▶ **What you have to do**: Nothing in the data may be altered; restate all of it exactly.

Stored items:
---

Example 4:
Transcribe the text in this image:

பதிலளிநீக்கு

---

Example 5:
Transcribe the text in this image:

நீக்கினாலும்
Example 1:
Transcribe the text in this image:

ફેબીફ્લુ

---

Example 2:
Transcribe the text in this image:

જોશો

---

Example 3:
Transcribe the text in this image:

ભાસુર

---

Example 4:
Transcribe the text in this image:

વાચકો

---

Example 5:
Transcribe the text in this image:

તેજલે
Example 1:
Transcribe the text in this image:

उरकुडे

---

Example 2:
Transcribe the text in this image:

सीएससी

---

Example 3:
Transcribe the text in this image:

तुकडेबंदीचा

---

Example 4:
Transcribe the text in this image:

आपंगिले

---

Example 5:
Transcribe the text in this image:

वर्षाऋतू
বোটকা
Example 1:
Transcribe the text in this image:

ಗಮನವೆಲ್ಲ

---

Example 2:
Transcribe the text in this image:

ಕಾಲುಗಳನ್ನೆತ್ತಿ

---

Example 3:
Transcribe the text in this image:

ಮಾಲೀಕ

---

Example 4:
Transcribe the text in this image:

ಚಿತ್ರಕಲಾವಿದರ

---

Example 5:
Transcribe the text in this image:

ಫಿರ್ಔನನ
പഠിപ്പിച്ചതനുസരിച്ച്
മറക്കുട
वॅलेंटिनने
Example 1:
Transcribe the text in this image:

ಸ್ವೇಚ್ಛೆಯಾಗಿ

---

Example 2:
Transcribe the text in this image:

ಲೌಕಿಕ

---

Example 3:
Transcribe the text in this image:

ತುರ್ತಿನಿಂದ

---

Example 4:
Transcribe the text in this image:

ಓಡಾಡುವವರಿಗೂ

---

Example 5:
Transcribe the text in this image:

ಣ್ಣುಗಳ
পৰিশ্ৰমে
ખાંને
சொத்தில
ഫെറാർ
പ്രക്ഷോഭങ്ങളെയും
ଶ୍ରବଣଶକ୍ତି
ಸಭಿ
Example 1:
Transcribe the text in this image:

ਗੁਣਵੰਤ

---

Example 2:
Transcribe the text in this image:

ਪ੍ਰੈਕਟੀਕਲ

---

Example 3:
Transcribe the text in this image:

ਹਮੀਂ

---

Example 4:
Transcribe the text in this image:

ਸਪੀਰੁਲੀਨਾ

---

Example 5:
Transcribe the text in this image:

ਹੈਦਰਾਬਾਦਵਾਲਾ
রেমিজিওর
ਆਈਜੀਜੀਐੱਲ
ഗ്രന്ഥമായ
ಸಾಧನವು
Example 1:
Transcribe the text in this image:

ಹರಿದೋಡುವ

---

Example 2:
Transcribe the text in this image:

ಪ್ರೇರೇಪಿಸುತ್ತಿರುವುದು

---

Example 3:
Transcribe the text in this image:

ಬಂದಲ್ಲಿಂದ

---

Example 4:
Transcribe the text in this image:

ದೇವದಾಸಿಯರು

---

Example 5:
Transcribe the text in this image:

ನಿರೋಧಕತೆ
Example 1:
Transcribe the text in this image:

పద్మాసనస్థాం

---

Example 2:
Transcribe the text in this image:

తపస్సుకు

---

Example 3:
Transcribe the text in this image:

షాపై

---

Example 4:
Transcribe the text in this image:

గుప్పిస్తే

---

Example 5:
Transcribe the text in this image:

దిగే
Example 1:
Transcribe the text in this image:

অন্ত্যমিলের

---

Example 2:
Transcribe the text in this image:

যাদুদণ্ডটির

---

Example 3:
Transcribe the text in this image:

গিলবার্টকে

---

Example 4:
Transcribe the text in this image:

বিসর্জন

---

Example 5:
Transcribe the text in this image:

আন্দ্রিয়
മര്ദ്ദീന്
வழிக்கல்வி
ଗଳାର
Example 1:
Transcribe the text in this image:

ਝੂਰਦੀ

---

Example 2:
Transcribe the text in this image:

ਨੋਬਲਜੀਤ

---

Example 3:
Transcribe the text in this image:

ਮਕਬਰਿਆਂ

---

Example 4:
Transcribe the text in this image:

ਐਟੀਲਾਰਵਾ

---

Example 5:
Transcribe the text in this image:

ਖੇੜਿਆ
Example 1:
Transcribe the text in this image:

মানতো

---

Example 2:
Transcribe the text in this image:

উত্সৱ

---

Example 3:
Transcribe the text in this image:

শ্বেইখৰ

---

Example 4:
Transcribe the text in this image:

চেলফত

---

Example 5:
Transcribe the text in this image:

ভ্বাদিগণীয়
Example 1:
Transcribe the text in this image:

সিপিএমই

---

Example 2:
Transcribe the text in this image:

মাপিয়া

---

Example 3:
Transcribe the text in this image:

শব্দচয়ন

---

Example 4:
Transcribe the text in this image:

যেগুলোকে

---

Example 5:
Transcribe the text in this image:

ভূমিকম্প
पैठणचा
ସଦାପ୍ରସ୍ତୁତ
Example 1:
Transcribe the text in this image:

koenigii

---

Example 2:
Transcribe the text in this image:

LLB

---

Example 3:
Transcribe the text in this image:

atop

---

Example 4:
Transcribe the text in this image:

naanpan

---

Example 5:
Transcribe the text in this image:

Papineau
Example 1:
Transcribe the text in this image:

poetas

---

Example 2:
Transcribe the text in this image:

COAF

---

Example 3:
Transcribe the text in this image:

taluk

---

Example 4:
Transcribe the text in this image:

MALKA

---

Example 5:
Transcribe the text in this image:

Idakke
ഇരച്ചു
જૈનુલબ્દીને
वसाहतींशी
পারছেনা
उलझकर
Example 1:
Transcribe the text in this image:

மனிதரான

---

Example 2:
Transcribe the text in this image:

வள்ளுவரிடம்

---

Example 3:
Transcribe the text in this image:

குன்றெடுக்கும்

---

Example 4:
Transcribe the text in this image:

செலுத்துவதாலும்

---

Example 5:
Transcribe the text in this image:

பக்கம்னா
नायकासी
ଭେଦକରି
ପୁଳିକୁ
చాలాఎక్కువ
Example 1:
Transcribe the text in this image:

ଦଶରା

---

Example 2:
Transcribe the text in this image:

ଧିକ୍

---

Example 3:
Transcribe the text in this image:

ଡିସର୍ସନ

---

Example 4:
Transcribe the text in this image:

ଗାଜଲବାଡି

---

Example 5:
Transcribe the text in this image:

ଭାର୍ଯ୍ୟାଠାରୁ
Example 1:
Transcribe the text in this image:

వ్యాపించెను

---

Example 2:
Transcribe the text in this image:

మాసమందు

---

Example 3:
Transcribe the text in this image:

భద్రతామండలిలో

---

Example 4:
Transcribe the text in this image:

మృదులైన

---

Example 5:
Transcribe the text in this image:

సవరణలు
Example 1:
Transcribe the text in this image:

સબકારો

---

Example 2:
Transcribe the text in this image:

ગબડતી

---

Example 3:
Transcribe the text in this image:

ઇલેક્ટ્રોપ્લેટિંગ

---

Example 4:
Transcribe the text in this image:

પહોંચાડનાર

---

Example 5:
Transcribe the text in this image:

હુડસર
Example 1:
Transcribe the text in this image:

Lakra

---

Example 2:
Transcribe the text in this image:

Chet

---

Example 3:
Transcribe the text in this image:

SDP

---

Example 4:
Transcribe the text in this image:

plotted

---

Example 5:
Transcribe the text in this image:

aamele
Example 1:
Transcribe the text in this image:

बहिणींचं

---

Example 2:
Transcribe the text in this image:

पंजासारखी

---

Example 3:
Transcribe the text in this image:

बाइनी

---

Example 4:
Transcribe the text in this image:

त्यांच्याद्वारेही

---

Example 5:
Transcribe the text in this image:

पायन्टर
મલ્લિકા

▶ **Answer section**:
---

Example 4:
Transcribe the text in this image:

பதிலளிநீக்கு

---

Example 5:
Transcribe the text in this image:

நீக்கினாலும்
Example 1:
Transcribe the text in this image:

ફેબીફ્લુ

---

Example 2:
Transcribe the text in this image:

જોશો

---

Example 3:
Transcribe the text in this image:

ભાસુર

---

Example 4:
Transcribe the text in this image:

વાચકો

---

Example 5:
Transcribe the text in this image:

તેજલે
Example 1:
Transcribe the text in this image:

उरकुडे

---

Example 2:
Transcribe the text in this image:

सीएससी

---

Example 3:
Transcribe the text in this image:

तुकडेबंदीचा

---

Example 4:
Transcribe the text in this image:

आपंगिले

---

Example 5:
Transcribe the text in this image:

वर्षाऋतू
বোটকা
Example 1:
Transcribe the text in this image:

ಗಮನವೆಲ್ಲ

---

Example 2:
Transcribe the text in this image:

ಕಾಲುಗಳನ್ನೆತ್ತಿ

---

Example 3:
Transcribe the text in this image:

ಮಾಲೀಕ

---

Example 4:
Transcribe the text in this image:

ಚಿತ್ರಕಲಾವಿದರ

---

Example 5:
Transcribe the text in this image:

ಫಿರ್ಔನನ
പഠിപ്പിച്ചതനുസരിച്ച്
മറക്കുട
वॅलेंटिनने
Example 1:
Transcribe the text in this image:

ಸ್ವೇಚ್ಛೆಯಾಗಿ

---

Example 2:
Transcribe the text in this image:

ಲೌಕಿಕ

---

Example 3:
Transcribe the text in this image:

ತುರ್ತಿನಿಂದ

---

Example 4:
Transcribe the text in this image:

ಓಡಾಡುವವರಿಗೂ

---

Example 5:
Transcribe the text in this image:

ಣ್ಣುಗಳ
পৰিশ্ৰমে
ખાંને
சொத்தில
ഫെറാർ
പ്രക്ഷോഭങ്ങളെയും
ଶ୍ରବଣଶକ୍ତି
ಸಭಿ
Example 1:
Transcribe the text in this image:

ਗੁਣਵੰਤ

---

Example 2:
Transcribe the text in this image:

ਪ੍ਰੈਕਟੀਕਲ

---

Example 3:
Transcribe the text in this image:

ਹਮੀਂ

---

Example 4:
Transcribe the text in this image:

ਸਪੀਰੁਲੀਨਾ

---

Example 5:
Transcribe the text in this image:

ਹੈਦਰਾਬਾਦਵਾਲਾ
রেমিজিওর
ਆਈਜੀਜੀਐੱਲ
ഗ്രന്ഥമായ
ಸಾಧನವು
Example 1:
Transcribe the text in this image:

ಹರಿದೋಡುವ

---

Example 2:
Transcribe the text in this image:

ಪ್ರೇರೇಪಿಸುತ್ತಿರುವುದು

---

Example 3:
Transcribe the text in this image:

ಬಂದಲ್ಲಿಂದ

---

Example 4:
Transcribe the text in this image:

ದೇವದಾಸಿಯರು

---

Example 5:
Transcribe the text in this image:

ನಿರೋಧಕತೆ
Example 1:
Transcribe the text in this image:

పద్మాసనస్థాం

---

Example 2:
Transcribe the text in this image:

తపస్సుకు

---

Example 3:
Transcribe the text in this image:

షాపై

---

Example 4:
Transcribe the text in this image:

గుప్పిస్తే

---

Example 5:
Transcribe the text in this image:

దిగే
Example 1:
Transcribe the text in this image:

অন্ত্যমিলের

---

Example 2:
Transcribe the text in this image:

যাদুদণ্ডটির

---

Example 3:
Transcribe the text in this image:

গিলবার্টকে

---

Example 4:
Transcribe the text in this image:

বিসর্জন

---

Example 5:
Transcribe the text in this image:

আন্দ্রিয়
മര്ദ്ദീന്
வழிக்கல்வி
ଗଳାର
Example 1:
Transcribe the text in this image:

ਝੂਰਦੀ

---

Example 2:
Transcribe the text in this image:

ਨੋਬਲਜੀਤ

---

Example 3:
Transcribe the text in this image:

ਮਕਬਰਿਆਂ

---

Example 4:
Transcribe the text in this image:

ਐਟੀਲਾਰਵਾ

---

Example 5:
Transcribe the text in this image:

ਖੇੜਿਆ
Example 1:
Transcribe the text in this image:

মানতো

---

Example 2:
Transcribe the text in this image:

উত্সৱ

---

Example 3:
Transcribe the text in this image:

শ্বেইখৰ

---

Example 4:
Transcribe the text in this image:

চেলফত

---

Example 5:
Transcribe the text in this image:

ভ্বাদিগণীয়
Example 1:
Transcribe the text in this image:

সিপিএমই

---

Example 2:
Transcribe the text in this image:

মাপিয়া

---

Example 3:
Transcribe the text in this image:

শব্দচয়ন

---

Example 4:
Transcribe the text in this image:

যেগুলোকে

---

Example 5:
Transcribe the text in this image:

ভূমিকম্প
पैठणचा
ସଦାପ୍ରସ୍ତୁତ
Example 1:
Transcribe the text in this image:

koenigii

---

Example 2:
Transcribe the text in this image:

LLB

---

Example 3:
Transcribe the text in this image:

atop

---

Example 4:
Transcribe the text in this image:

naanpan

---

Example 5:
Transcribe the text in this image:

Papineau
Example 1:
Transcribe the text in this image:

poetas

---

Example 2:
Transcribe the text in this image:

COAF

---

Example 3:
Transcribe the text in this image:

taluk

---

Example 4:
Transcribe the text in this image:

MALKA

---

Example 5:
Transcribe the text in this image:

Idakke
ഇരച്ചു
જૈનુલબ્દીને
वसाहतींशी
পারছেনা
उलझकर
Example 1:
Transcribe the text in this image:

மனிதரான

---

Example 2:
Transcribe the text in this image:

வள்ளுவரிடம்

---

Example 3:
Transcribe the text in this image:

குன்றெடுக்கும்

---

Example 4:
Transcribe the text in this image:

செலுத்துவதாலும்

---

Example 5:
Transcribe the text in this image:

பக்கம்னா
नायकासी
ଭେଦକରି
ପୁଳିକୁ
చాలాఎక్కువ
Example 1:
Transcribe the text in this image:

ଦଶରା

---

Example 2:
Transcribe the text in this image:

ଧିକ୍

---

Example 3:
Transcribe the text in this image:

ଡିସର୍ସନ

---

Example 4:
Transcribe the text in this image:

ଗାଜଲବାଡି

---

Example 5:
Transcribe the text in this image:

ଭାର୍ଯ୍ୟାଠାରୁ
Example 1:
Transcribe the text in this image:

వ్యాపించెను

---

Example 2:
Transcribe the text in this image:

మాసమందు

---

Example 3:
Transcribe the text in this image:

భద్రతామండలిలో

---

Example 4:
Transcribe the text in this image:

మృదులైన

---

Example 5:
Transcribe the text in this image:

సవరణలు
Example 1:
Transcribe the text in this image:

સબકારો

---

Example 2:
Transcribe the text in this image:

ગબડતી

---

Example 3:
Transcribe the text in this image:

ઇલેક્ટ્રોપ્લેટિંગ

---

Example 4:
Transcribe the text in this image:

પહોંચાડનાર

---

Example 5:
Transcribe the text in this image:

હુડસર
Example 1:
Transcribe the text in this image:

Lakra

---

Example 2:
Transcribe the text in this image:

Chet

---

Example 3:
Transcribe the text in this image:

SDP

---

Example 4:
Transcribe the text in this image:

plotted

---

Example 5:
Transcribe the text in this image:

aamele
Example 1:
Transcribe the text in this image:

बहिणींचं

---

Example 2:
Transcribe the text in this image:

पंजासारखी

---

Example 3:
Transcribe the text in this image:

बाइनी

---

Example 4:
Transcribe the text in this image:

त्यांच्याद्वारेही

---

Example 5:
Transcribe the text in this image:

पायन्टर
મલ્લિકા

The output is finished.